> [Directions for this task]: Reproduce each line of the records below with no changes.
----- Data provided -----
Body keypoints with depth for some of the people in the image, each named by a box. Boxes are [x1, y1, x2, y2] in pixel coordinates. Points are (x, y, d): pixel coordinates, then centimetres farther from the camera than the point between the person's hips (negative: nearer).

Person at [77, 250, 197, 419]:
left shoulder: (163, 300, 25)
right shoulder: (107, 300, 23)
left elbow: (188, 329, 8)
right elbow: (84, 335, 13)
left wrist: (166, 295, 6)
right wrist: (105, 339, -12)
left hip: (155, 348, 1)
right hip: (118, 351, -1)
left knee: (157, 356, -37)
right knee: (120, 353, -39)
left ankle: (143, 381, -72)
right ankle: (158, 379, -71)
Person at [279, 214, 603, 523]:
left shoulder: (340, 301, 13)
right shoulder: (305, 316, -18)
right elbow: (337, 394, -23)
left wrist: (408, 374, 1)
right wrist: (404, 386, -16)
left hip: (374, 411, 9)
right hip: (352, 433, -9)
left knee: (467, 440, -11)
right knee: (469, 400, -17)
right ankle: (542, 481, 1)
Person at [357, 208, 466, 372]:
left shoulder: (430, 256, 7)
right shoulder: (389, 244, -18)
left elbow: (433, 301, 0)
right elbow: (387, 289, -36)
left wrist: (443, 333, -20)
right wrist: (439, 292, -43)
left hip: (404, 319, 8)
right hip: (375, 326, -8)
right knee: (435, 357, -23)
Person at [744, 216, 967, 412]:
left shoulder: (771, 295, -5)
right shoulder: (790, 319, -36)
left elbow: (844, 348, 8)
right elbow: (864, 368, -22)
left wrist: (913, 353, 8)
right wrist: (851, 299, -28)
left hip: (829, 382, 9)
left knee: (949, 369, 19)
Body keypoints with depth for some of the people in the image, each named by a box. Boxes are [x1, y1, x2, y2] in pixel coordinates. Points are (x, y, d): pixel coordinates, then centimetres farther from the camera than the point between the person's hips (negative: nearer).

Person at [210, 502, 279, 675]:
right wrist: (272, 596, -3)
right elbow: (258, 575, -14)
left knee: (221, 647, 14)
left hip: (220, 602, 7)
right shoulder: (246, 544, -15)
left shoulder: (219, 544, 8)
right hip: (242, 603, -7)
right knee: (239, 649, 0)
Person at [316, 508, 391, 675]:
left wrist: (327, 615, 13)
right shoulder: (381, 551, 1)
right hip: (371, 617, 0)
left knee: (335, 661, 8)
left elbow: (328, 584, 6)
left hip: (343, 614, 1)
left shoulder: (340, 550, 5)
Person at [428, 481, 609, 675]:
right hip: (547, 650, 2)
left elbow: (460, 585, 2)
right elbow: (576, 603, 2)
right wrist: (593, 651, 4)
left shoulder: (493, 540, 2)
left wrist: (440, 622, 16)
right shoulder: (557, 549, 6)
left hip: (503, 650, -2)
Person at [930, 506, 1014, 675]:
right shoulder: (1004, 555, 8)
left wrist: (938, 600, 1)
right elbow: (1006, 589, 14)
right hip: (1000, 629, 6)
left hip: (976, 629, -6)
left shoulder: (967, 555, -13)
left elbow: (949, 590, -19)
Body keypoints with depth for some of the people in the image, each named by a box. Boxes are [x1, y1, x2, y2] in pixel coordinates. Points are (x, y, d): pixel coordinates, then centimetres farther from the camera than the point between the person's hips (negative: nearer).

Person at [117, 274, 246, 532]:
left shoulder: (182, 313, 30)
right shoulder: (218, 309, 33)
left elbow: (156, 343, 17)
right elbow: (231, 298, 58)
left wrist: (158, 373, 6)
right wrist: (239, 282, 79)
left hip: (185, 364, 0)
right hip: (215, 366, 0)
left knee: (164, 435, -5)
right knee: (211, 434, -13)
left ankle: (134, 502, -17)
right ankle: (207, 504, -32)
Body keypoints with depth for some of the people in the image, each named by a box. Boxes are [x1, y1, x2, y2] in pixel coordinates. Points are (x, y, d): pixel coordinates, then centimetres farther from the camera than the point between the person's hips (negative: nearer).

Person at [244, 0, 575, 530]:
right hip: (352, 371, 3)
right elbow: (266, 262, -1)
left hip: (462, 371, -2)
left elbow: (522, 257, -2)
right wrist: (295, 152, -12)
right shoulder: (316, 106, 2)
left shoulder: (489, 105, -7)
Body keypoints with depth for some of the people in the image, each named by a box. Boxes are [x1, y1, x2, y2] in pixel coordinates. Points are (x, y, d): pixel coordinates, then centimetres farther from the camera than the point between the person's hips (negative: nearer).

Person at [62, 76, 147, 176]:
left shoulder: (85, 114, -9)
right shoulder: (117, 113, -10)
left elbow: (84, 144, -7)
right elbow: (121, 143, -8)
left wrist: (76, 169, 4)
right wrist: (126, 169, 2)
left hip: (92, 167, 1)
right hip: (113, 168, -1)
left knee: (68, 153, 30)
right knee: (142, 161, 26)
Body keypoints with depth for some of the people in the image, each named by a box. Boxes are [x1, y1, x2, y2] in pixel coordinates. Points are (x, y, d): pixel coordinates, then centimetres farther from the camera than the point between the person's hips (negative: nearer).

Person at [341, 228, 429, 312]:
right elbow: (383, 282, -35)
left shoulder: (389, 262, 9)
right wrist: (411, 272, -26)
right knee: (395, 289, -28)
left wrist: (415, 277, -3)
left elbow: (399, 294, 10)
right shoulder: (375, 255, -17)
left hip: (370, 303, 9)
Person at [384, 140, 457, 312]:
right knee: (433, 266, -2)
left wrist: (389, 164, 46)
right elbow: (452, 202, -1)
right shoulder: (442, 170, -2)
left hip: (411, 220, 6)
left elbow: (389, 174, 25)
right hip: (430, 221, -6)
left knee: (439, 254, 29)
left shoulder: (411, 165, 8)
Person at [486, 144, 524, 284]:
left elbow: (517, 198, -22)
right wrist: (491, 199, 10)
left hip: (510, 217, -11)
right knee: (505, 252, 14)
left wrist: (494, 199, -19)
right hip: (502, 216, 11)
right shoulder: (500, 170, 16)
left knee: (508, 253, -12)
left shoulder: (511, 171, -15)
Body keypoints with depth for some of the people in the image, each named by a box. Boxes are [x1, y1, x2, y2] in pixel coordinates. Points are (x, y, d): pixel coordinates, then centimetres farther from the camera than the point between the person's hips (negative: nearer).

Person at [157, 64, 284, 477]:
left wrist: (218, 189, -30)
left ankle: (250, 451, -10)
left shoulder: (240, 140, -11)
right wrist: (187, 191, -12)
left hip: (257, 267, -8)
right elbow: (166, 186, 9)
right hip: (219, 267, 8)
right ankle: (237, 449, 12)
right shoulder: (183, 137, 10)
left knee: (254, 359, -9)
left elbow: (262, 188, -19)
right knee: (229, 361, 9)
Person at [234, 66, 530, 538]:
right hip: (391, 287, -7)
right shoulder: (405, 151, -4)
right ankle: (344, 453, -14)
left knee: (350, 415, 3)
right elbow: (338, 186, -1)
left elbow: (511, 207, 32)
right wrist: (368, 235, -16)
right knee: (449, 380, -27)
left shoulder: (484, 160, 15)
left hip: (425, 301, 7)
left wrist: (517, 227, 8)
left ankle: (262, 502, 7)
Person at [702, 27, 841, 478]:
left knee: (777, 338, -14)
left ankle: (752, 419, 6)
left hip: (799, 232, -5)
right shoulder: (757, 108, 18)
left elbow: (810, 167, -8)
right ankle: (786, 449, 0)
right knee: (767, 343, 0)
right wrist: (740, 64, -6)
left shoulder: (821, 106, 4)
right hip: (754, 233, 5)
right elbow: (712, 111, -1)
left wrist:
-----
> [Exercise output]:
Body keypoints with depth for some of the people in the image, each named by a box. Boxes are [x1, y1, x2, y2] in pixel coordinates. Points are (x, y, d): pixel coordinates, then centimetres farther from the camera than the point between the person's hips (negative: nearer).

Person at [77, 250, 197, 419]:
left shoulder: (163, 300, 25)
right shoulder: (107, 300, 23)
left elbow: (188, 329, 8)
right elbow: (84, 335, 13)
left wrist: (166, 295, 6)
right wrist: (105, 339, -12)
left hip: (155, 348, 1)
right hip: (118, 351, -1)
left knee: (157, 356, -37)
right knee: (120, 353, -39)
left ankle: (143, 381, -72)
right ankle: (158, 379, -71)
Person at [279, 214, 603, 523]:
left shoulder: (340, 301, 13)
right shoulder: (305, 316, -18)
right elbow: (337, 394, -23)
left wrist: (408, 374, 1)
right wrist: (404, 386, -16)
left hip: (374, 411, 9)
right hip: (352, 433, -9)
left knee: (467, 440, -11)
right knee: (469, 400, -17)
right ankle: (542, 481, 1)
Person at [357, 208, 466, 372]:
left shoulder: (430, 256, 7)
right shoulder: (389, 244, -18)
left elbow: (433, 301, 0)
right elbow: (387, 289, -36)
left wrist: (443, 333, -20)
right wrist: (439, 292, -43)
left hip: (404, 319, 8)
right hip: (375, 326, -8)
right knee: (435, 357, -23)
Person at [744, 216, 967, 412]:
left shoulder: (771, 295, -5)
right shoulder: (790, 319, -36)
left elbow: (844, 348, 8)
right elbow: (864, 368, -22)
left wrist: (913, 353, 8)
right wrist: (851, 299, -28)
left hip: (829, 382, 9)
left knee: (949, 369, 19)
Body keypoints with depth for some of the people in the image, each named by a box. Boxes are [x1, y1, x2, y2] in pixel coordinates. Points are (x, y, d): pixel coordinates, then centimetres farther from the camera than the point between the person's hips (negative: nearer).

Person at [210, 502, 279, 675]:
right wrist: (272, 596, -3)
right elbow: (258, 575, -14)
left knee: (221, 647, 14)
left hip: (220, 602, 7)
right shoulder: (246, 544, -15)
left shoulder: (219, 544, 8)
right hip: (242, 603, -7)
right knee: (239, 649, 0)
Person at [316, 508, 391, 675]:
left wrist: (327, 615, 13)
right shoulder: (381, 551, 1)
right hip: (371, 617, 0)
left knee: (335, 661, 8)
left elbow: (328, 584, 6)
left hip: (343, 614, 1)
left shoulder: (340, 550, 5)
Person at [428, 481, 609, 675]:
right hip: (547, 650, 2)
left elbow: (460, 585, 2)
right elbow: (576, 603, 2)
right wrist: (593, 651, 4)
left shoulder: (493, 540, 2)
left wrist: (440, 622, 16)
right shoulder: (557, 549, 6)
left hip: (503, 650, -2)
Person at [930, 506, 1014, 675]:
right shoulder: (1004, 555, 8)
left wrist: (938, 600, 1)
right elbow: (1006, 589, 14)
right hip: (1000, 629, 6)
left hip: (976, 629, -6)
left shoulder: (967, 555, -13)
left elbow: (949, 590, -19)
Body keypoints with depth for some of the people in the image, each named by a box. Boxes are [x1, y1, x2, y2] in pixel coordinates. Points are (x, y, d): pixel coordinates, then centimetres farther from the camera than the point between the person's hips (negative: nearer).

Person at [117, 274, 246, 532]:
left shoulder: (182, 313, 30)
right shoulder: (218, 309, 33)
left elbow: (156, 343, 17)
right elbow: (231, 298, 58)
left wrist: (158, 373, 6)
right wrist: (239, 282, 79)
left hip: (185, 364, 0)
right hip: (215, 366, 0)
left knee: (164, 435, -5)
right knee: (211, 434, -13)
left ankle: (134, 502, -17)
right ankle: (207, 504, -32)
Body keypoints with depth for some of the people in the image, each named by a box. Boxes are [x1, y1, x2, y2] in pixel coordinates. Points are (x, y, d): pixel coordinates, then centimetres farther from the camera than the point between the person's hips (negative: nearer).

Person at [244, 0, 575, 530]:
right hip: (352, 371, 3)
right elbow: (266, 262, -1)
left hip: (462, 371, -2)
left elbow: (522, 257, -2)
right wrist: (295, 152, -12)
right shoulder: (316, 106, 2)
left shoulder: (489, 105, -7)
Body keypoints with depth for some of the people in the image, each named by a box. Boxes are [x1, y1, x2, y2] in pixel coordinates. Points are (x, y, d): pixel coordinates, then centimetres farther from the camera than the point between the person's hips (negative: nearer).

Person at [62, 76, 147, 176]:
left shoulder: (85, 114, -9)
right shoulder: (117, 113, -10)
left elbow: (84, 144, -7)
right elbow: (121, 143, -8)
left wrist: (76, 169, 4)
right wrist: (126, 169, 2)
left hip: (92, 167, 1)
right hip: (113, 168, -1)
left knee: (68, 153, 30)
right knee: (142, 161, 26)
Body keypoints with depth for some of the people in the image, each named by a box. Boxes are [x1, y1, x2, y2] in pixel coordinates. Points are (x, y, d): pixel coordinates, then centimetres farther from the camera than the point between the person's hips (negative: nearer).

Person at [341, 228, 429, 312]:
right elbow: (383, 282, -35)
left shoulder: (389, 262, 9)
right wrist: (411, 272, -26)
right knee: (395, 289, -28)
left wrist: (415, 277, -3)
left elbow: (399, 294, 10)
right shoulder: (375, 255, -17)
left hip: (370, 303, 9)
Person at [384, 140, 457, 312]:
right knee: (433, 266, -2)
left wrist: (389, 164, 46)
right elbow: (452, 202, -1)
right shoulder: (442, 170, -2)
left hip: (411, 220, 6)
left elbow: (389, 174, 25)
right hip: (430, 221, -6)
left knee: (439, 254, 29)
left shoulder: (411, 165, 8)
Person at [486, 144, 524, 284]:
left elbow: (517, 198, -22)
right wrist: (491, 199, 10)
left hip: (510, 217, -11)
right knee: (505, 252, 14)
left wrist: (494, 199, -19)
right hip: (502, 216, 11)
right shoulder: (500, 170, 16)
left knee: (508, 253, -12)
left shoulder: (511, 171, -15)
Body keypoints with depth for some of the people in the image, each named by a box. Boxes are [x1, y1, x2, y2] in pixel coordinates. Points are (x, y, d): pixel coordinates, then centimetres farther from the camera than the point between the person's hips (negative: nearer).

Person at [157, 64, 284, 477]:
left wrist: (218, 189, -30)
left ankle: (250, 451, -10)
left shoulder: (240, 140, -11)
right wrist: (187, 191, -12)
left hip: (257, 267, -8)
right elbow: (166, 186, 9)
right hip: (219, 267, 8)
right ankle: (237, 449, 12)
right shoulder: (183, 137, 10)
left knee: (254, 359, -9)
left elbow: (262, 188, -19)
right knee: (229, 361, 9)
Person at [234, 66, 530, 538]:
right hip: (391, 287, -7)
right shoulder: (405, 151, -4)
right ankle: (344, 453, -14)
left knee: (350, 415, 3)
right elbow: (338, 186, -1)
left elbow: (511, 207, 32)
right wrist: (368, 235, -16)
right knee: (449, 380, -27)
left shoulder: (484, 160, 15)
left hip: (425, 301, 7)
left wrist: (517, 227, 8)
left ankle: (262, 502, 7)
Person at [702, 27, 841, 478]:
left knee: (777, 338, -14)
left ankle: (752, 419, 6)
left hip: (799, 232, -5)
right shoulder: (757, 108, 18)
left elbow: (810, 167, -8)
right ankle: (786, 449, 0)
right knee: (767, 343, 0)
right wrist: (740, 64, -6)
left shoulder: (821, 106, 4)
right hip: (754, 233, 5)
right elbow: (712, 111, -1)
left wrist:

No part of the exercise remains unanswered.